The United Nations Representative Office in Khartoum and Geneva tried every avenue available to implement the recommendation of the Assessment Team to deliver food aids to the Nuba people but with no success as the Government put many obstacles to prevent OLS from operating in the Nuba Mountains. This obviously led to the frustration of the UN Humanitarian Representative in Khartoum and an appeal to the international community to intervene. Ross Mountain wrote, "I would like to draw your attention to the matter of humanitarian access to the SPLM-controlled areas of the Nuba Mountains in the Sudan which poses a serious concern to the international humanitarian community."

This had become a dilemma for UN Humanitarian Representative in Khartoum as only limited access was given until last November when US Presidential Envoy former Senator John Danforth visited Sudan and chose the Nuba Mountains to be a "test case" and a key for peace in Sudan.

He made four action proposals to end the 18 year civil war in Sudan, including a one month truce in Nuba Mountains, the creation of zones and times of "tranquillity" where humanitarian efforts can go forward, continuous access to the Nuba Mountains for relief purposes and the cessation of bombing and military attacks on civilians and kidnapping of civilians. Danforth’s attention to the Nuba Mountains immediately put the Nuba issue right to the top of the international agenda.

During the original four-week period of tranquillity the people in the Nuba Mountains appear to have enjoyed relative peace as the World Food Programme (WFP) managed to drop over 2000 metric tones of food in a relatively short period of time, completed towards the end December.
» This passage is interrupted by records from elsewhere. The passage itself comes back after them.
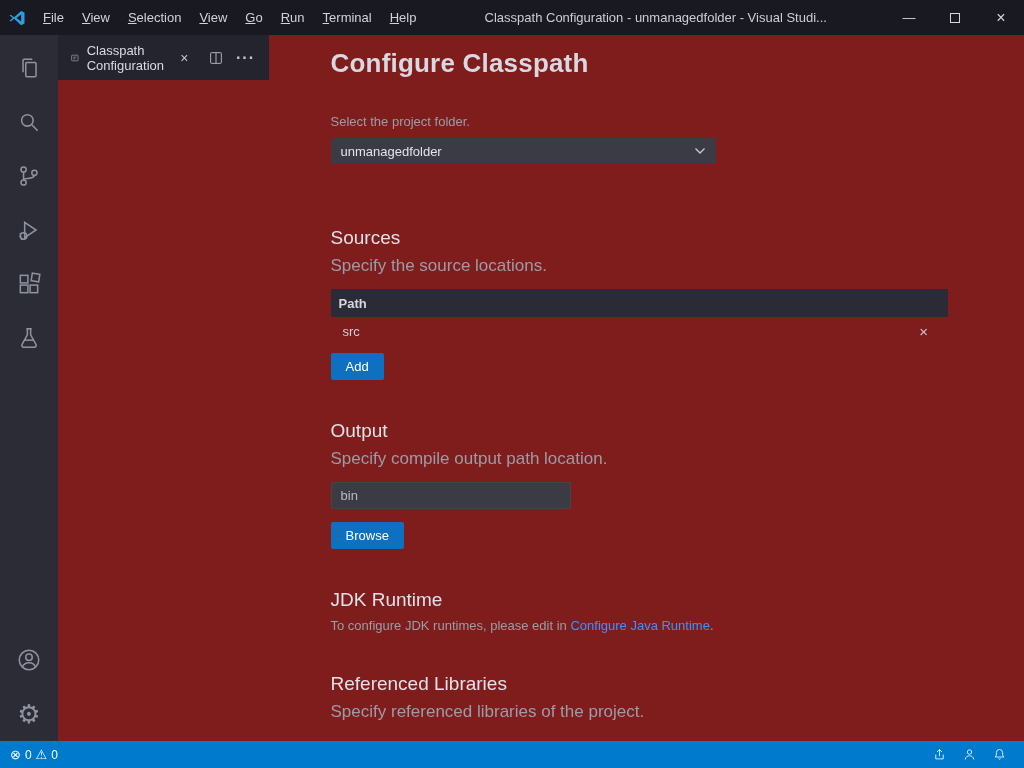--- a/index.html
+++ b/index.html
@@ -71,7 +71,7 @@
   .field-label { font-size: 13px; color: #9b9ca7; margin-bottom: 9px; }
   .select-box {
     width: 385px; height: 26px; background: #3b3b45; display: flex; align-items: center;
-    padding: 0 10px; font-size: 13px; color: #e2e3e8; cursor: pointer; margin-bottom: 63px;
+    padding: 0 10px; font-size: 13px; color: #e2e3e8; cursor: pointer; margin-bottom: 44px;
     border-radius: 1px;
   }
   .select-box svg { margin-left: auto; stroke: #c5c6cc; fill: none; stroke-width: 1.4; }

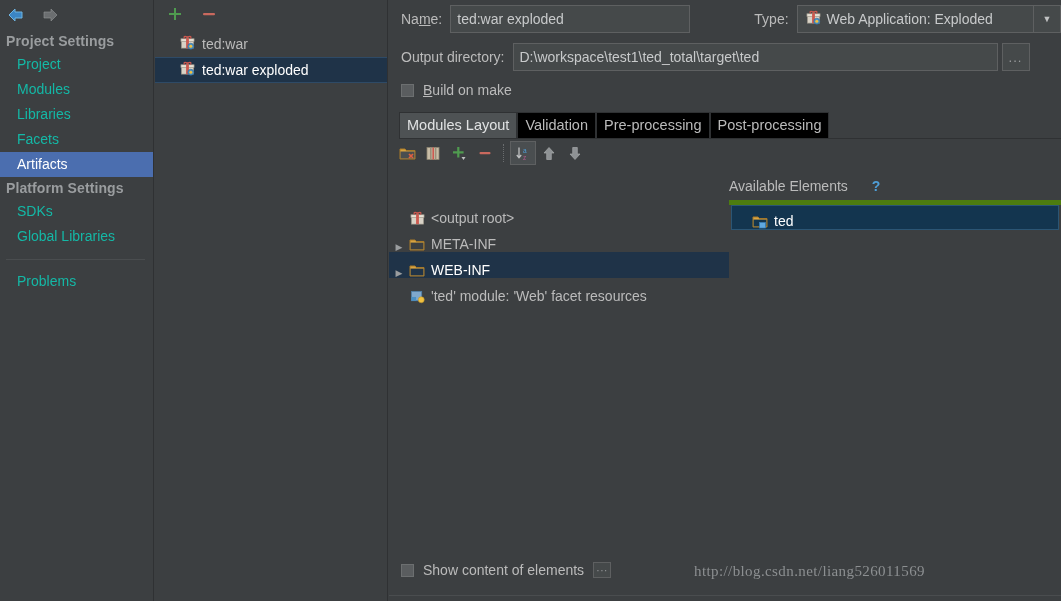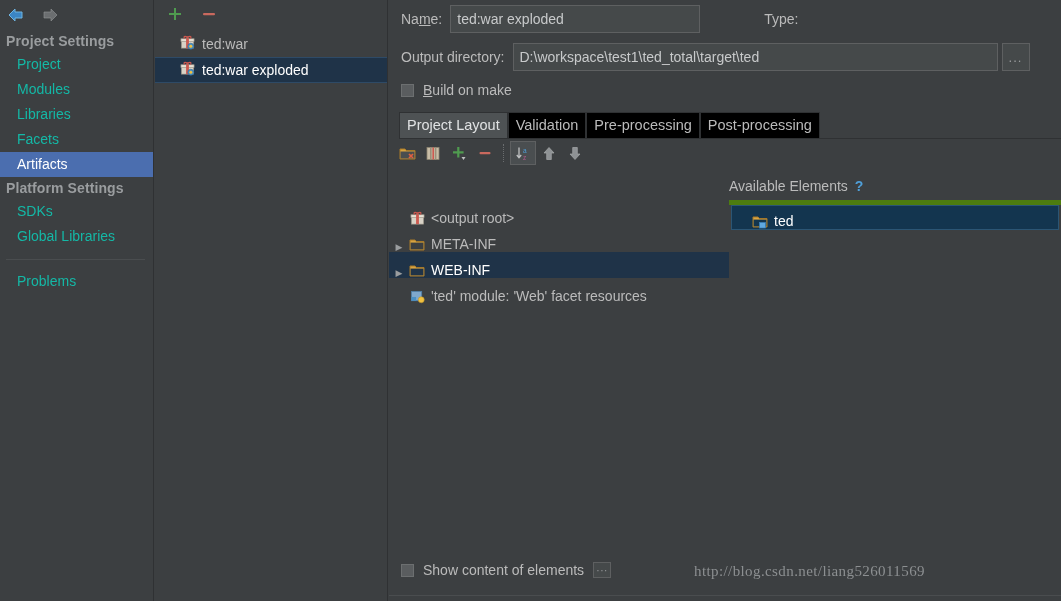--- a/index.html
+++ b/index.html
@@ -422,6 +422,23 @@
       <div class="txt" style="width:250px; height:28px; line-height:26px; margin-left:8px;">ted:war exploded</div>
 
       <span class="field-label" style="margin-left:64px;">Type:</span>
+      <div class="combo" style="width:276px; margin-left:8px;">
+        <div class="combo-val">
+          <span>
+            <svg width="15" height="15" viewBox="0 0 16 16">
+              <rect x="1.5" y="6" width="13" height="8" fill="#d8d2c6" stroke="#9a9488" stroke-width="0.7"></rect>
+              <rect x="1" y="4" width="14" height="3" fill="#e6e0d4" stroke="#9a9488" stroke-width="0.7"></rect>
+              <rect x="6.5" y="4" width="3" height="10" fill="#cc5a50"></rect>
+              <path d="M5 4 q-2-3 1.5-2.3 T8 4" fill="none" stroke="#cc5a50" stroke-width="1.3"></path>
+              <path d="M11 4 q2-3 -1.5-2.3 T8 4" fill="none" stroke="#cc5a50" stroke-width="1.3"></path>
+              <circle cx="11.5" cy="12" r="3.2" fill="#4a90c4" stroke="#2f6a95" stroke-width="0.6"></circle>
+              <circle cx="11.5" cy="12" r="1.6" fill="#f0c040"></circle>
+            </svg>
+          </span>
+          <span>Web Application: Exploded</span>
+        </div>
+        <div class="combo-arrow">▼</div>
+      </div>
     </div>
 
     <div class="field-row" style="height:38px;">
Now the Cease-fire Agreement - signed on 19 January by both Government and SPLA and monitored internationally - will hopefully allow a constant flow of international relief into the area and perhaps some development would start during this six-month period.

In addition, the Polio immunisation programme, suspended nearly two years, will now be reinstated as well as measures to control Guinea worm and Rinderpest in cattle.

Prior to the Cease-fire Agreement, a joint US-UN assessment team, including representatives from the Khartoum Government and the Sudan People’s Liberation Army (SPLA) began assessment for aids need such as health and educational requirements as well as food security in the Nuba Mountains.

The team went to Kadugli, Dilling, Heiban, Rashad, Abu-Jubayhah and Talodi as well the areas under SPLA control. A preliminary report indicated that the mission was completed successfully.

What is most needed now is the implementation of these recommendations and rebuilding the destroyed infrastructure of education, heath services, roads, water, community development etc.